» **Texto do documento**:

Acórdão do Supremo Tribunal de Justiça
Processo:
2600/17.0T8LSB-B.L1.S1
Nº Convencional: 1.ª SECÇÃO
Relator: MARIA CLARA SOTTOMAYOR
Descritores: ADMISSIBILIDADE DE RECURSO
RECURSO DE REVISTA
EFEITO DO RECURSO
DESPACHO DE MERO EXPEDIENTE
TAXA SANCIONATÓRIA EXCECIONAL
DEVER DE DILIGÊNCIA
RECURSO DE APELAÇÃO
REJEIÇÃO DE RECURSO
RECLAMAÇÃO
Data do Acordão: 01/18/2022
Votação: UNANIMIDADE
Texto Integral: S
Privacidade: 1
Meio Processual: REVISTA
Decisão: NÃO ADMITIR O RECURSO
Indicações Eventuais: TRANSITADO EM JULGADO
Sumário :
I – É irrecorrível o despacho que fixa o efeito ao recurso, que, nos termos da lei, não é impugnável pelas partes e não vincula o tribunal superior (artigo 641.º, n.º 5, do CPC)

II - Os recorrentes, ao interporem recurso de apelação de um despacho que não é impugnável pelas partes, nos termos do artigo 641.º, n.º 5, do CPC e pretenderem continuar a discutir no Supremo Tribunal de Justiça uma questão que manifestamente não pode ser objeto de recurso de revista, estão a utilizar um instrumento processual anómalo, patológico e manifestamente improcedente, violando regras de diligência ou de prudência básicas, verificando-se, pois, os requisitos fixados na lei (artigo 531.º do CPC) para a condenação em taxa sancionatória excecional.

Decisão Texto Integral:

Acordam no Supremo Tribunal de Justiça


 


    I - Relatório

1. AA, BB, CC, DD e EE, recorrentes, interpuseram “recurso de apelação” do despacho do tribunal de 1.ª instância que fixou o efeito do recurso de apelação da sentença do tribunal de 1.ª instância que os condenou.

» **Secção de dados**:

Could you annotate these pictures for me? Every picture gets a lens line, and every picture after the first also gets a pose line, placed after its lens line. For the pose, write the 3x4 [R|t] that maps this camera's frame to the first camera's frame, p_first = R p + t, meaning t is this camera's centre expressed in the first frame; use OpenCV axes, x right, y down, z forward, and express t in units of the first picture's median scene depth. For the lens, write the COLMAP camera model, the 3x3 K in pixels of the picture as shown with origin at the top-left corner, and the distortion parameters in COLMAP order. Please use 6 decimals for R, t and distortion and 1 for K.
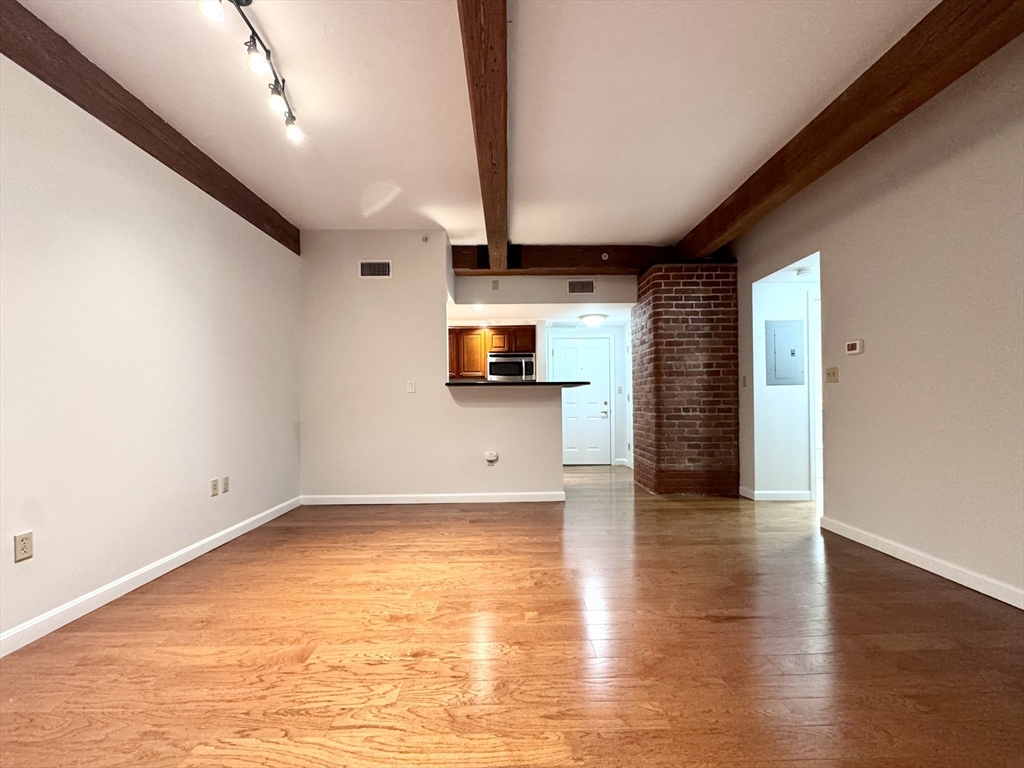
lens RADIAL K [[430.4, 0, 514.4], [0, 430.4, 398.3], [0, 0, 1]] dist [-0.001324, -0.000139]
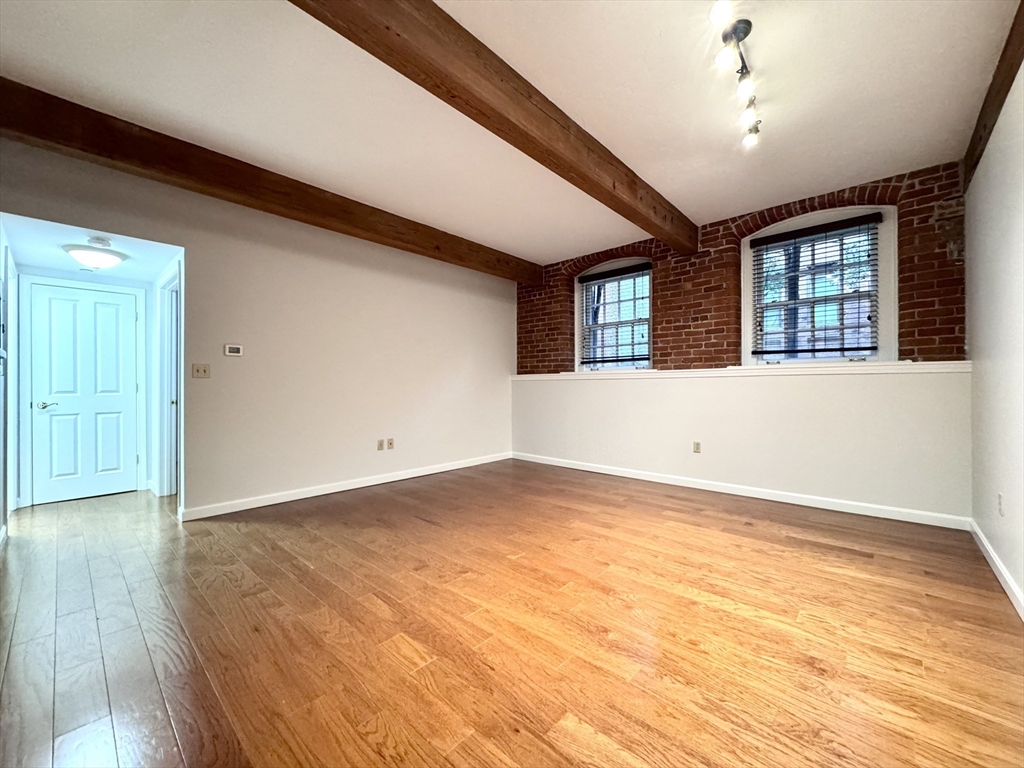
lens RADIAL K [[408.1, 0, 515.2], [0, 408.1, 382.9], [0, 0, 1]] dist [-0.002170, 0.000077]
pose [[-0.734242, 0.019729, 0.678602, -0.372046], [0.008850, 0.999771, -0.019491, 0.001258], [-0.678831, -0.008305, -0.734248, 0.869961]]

==

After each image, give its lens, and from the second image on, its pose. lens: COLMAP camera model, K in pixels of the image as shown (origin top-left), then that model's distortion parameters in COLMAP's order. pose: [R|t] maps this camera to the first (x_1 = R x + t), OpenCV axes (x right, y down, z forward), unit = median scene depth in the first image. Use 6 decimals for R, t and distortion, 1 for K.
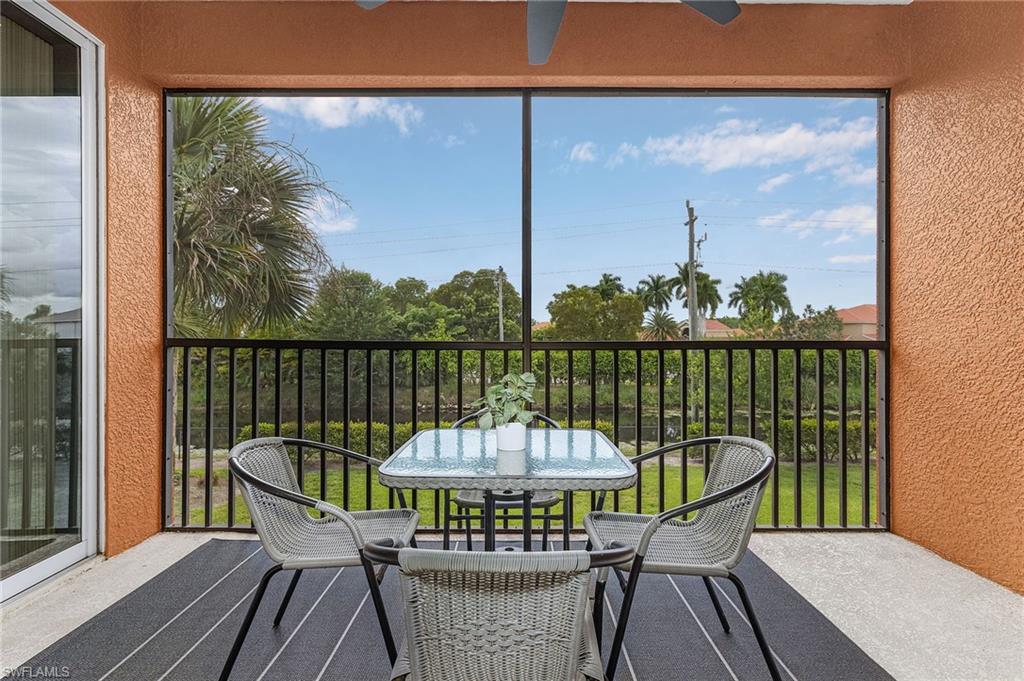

» **Tarefas do exercício**:
[a] Transcreva do acórdão do Supremo Tribunal de Justiça o trecho que vai de "Acordam no Supremo" até "que os condenou.", inclusive.
[b] Quem consta como relator no acórdão do Supremo Tribunal de Justiça?
[c] Prossiga com o acórdão do Supremo Tribunal de Justiça a partir da última frase apresentada.

» **Respostas por tarefa**:
[a]
Acordam no Supremo Tribunal de Justiça


 


    I - Relatório

1. AA, BB, CC, DD e EE, recorrentes, interpuseram “recurso de apelação” do despacho do tribunal de 1.ª instância que fixou o efeito do recurso de apelação da sentença do tribunal de 1.ª instância que os condenou.

[b] Maria Clara Sottomayor.

[c]
    Tendo o tribunal de 1.ª instância rejeitado este recurso, por entender que o despacho que fixa o efeito do recurso não é impugnável, os recorrentes reclamaram, ao abrigo do artigo 643.º do CPC, para o Tribunal da Relação ... que negou provimento a esta reclamação.


   2. A tramitação foi a seguinte:

  2.1. Foi proferido o seguinte despacho pelo tribunal de 1.ª instância:

"Por a decisão ser recorrível (art° 629° do CPC), os recorrentes terem legitimidade (art° 631°, n.° 1 do CPC) e estarem em tempo (art° 638° do CPC) admito os recursos interpostos pelo A. a fls. 211 e pela Ré a fls. 226, o qual é de apelação (art.° 644°, n.° 1 al. a) do CPC) com subida imediata, nos próprios autos (art° 645° do CPC) e efeito meramente devolutivo (art.° 647° do Código de Processo Civil).

Efectivamente, peticionam os Réus, nas suas alegações de recurso, a fixação do efeito suspensivo ao recurso e a prestação de caução por hipoteca sobre a sua casa de morada de família.

Notificado, veio o A., em contra-alegações, referir não se opor ao referido efeito suspensivo, mediante a prestação de caução, embora se oponha à caução por constituição de hipoteca voluntária por entender que a mesma não salvaguarda os interesses dos recorridos já que não é impeditiva do registo de outros ónus.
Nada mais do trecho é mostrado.